If The Rapture sounds weird and disturbing, it is. Watching it is a bit like being lectured by a fanatic at a bus-stop, but only if the fanatic is beautiful, articulate, and fascinating. Mimi Rogers plays Sharon, a call-centre employee, who at the start of the film lives a life of swinging sexual abandon to compensate for her dull job. The opening sequence is a little gem, showing Sharon as an interchangeable component in one part of corporate America. Sharon is clearly unhappy with her life, even after she and her sophisticated boyfriend (Bauchau) hook up with another couple and Sharon clicks with Randy, played by Duchovny in a classic mullet. This mullet is the only funny thing in the movie, so make the most of it..

Sharon's literal salvation comes via a group of co-workers, a little Christian clique who talk about the End Times during breaks. Sharon overhears something about 'seeing the Pearl', a vision vouchsafed to the chosen. She is shocked to see a Pearl tattoo on a girl's back at yet another meaningless shagfest, and begins to question her disdain for religion. There is a brief spiritual struggle in which the usual questions (what about all the Hindus, Buddhists etc?) are batted aside in the usual fundie way - the unbelievers will not be saved, and that's that. Sharon joins a cult group that believe a young boy is God's messenger and prepare for the big End of Days.

What makes the film unusual is the artistry with which Sharon's story is handled. She converts and marries Randy, they have a daughter they name Mary, Randy is killed in a very typical American-style incident, and Sharon becomes convinced that the Rapture is coming soon. She sees a vision that leads her to take her small daughter into the desert, without adequate food or equipment. Not surprisingly this draws the attention of Foster, an amiable cop, played by Will Patton. All through this Rogers' expression is one of serene, sometimes perky, but always vacuous certitude. She has found Truth, and this - Tolkin seems to assert - subtracts something from normal human character. In a way finding God has killed part of her soul.

Then Sharon shoots her daughter so she will go to straight to Heaven and be re-united with Daddy. It's that brutal. Sharon can't bring herself to commit suicide because it's a mortal sin. She has become a dystheist - one who believes in God but rages against him. After burying Mary she gets pulled over for speeding, confesses, and is incarcerated by Foster. In her cell she's re-united with tattoo girl who's been born again. Sharon has a vision of Mary, flanked by angels, telling her to love God, after which Gabriel sounds the Last Trump. The prison bars fall away, tattoo girl sings 'Hark the Herald Angels Sing' in a tacky Mariah Carey-ish way,, and then Mimi and Foster set off on a motorbike through an Apocalyptic landscape featuring Four Horsemen and a brief glimpse of the Whore of Babylon.
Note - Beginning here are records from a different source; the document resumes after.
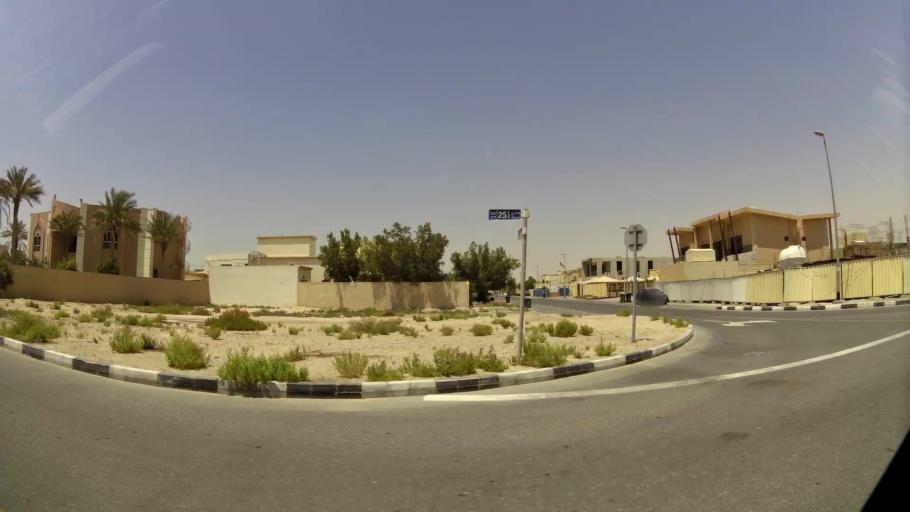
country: AE
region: Dubai
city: Dubai
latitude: 25.0845
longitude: 55.2102
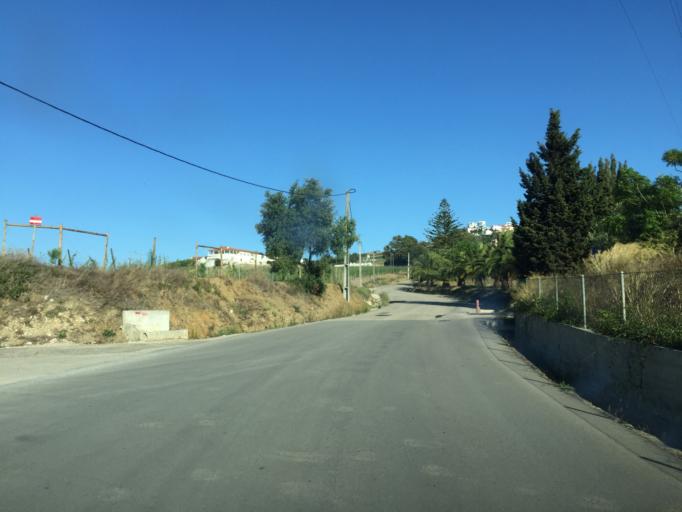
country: PT
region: Lisbon
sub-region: Torres Vedras
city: Torres Vedras
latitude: 39.0947
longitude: -9.2842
In the finale the two find themselves on the banks of a celestial river as Sharon's daughter urges them to love god and so cross over. Foster, a lifelong atheist, makes the crossing. Sharon can't forgive God for permitting so much suffering and is stuck in purgatory for ever. End credits. And I realise that I've been watching a horror film that puts anything Lovecraft envisioned about a meaningless universe into the shade. Here the universe has meaning, all right, but it's the wrong meaning.

At this point it's worth quoting Roger Ebert, who gave the film 4/4 stars. Sharon 'defies God by asserting something we have all thought from time to time: That he has made us his playthings,that he has asked too much of his creatures. That being free to create any universe, he has made one that stands much in need of improvement.' This echoes the view of Kingsley Amis' protagonist in The Green Man, who actually gets to argue with God on this point.

I have no idea what to make of The Rapture except that it's a supernatural tale, and that God doesn't come out of it well, If Lucifer had appeared (I don't think he does) I might have given a weak cheer. A lot of Christians seem to have disliked it, but it's hardly reassuring for atheists either. Few mainstream movies are so strange, but to take religion seriously is to defy many cinematic conventions - not least the assertion that love conquers all. Tolkin does this with remarkable assurance. This is certainly not one to watch with beer and pizza.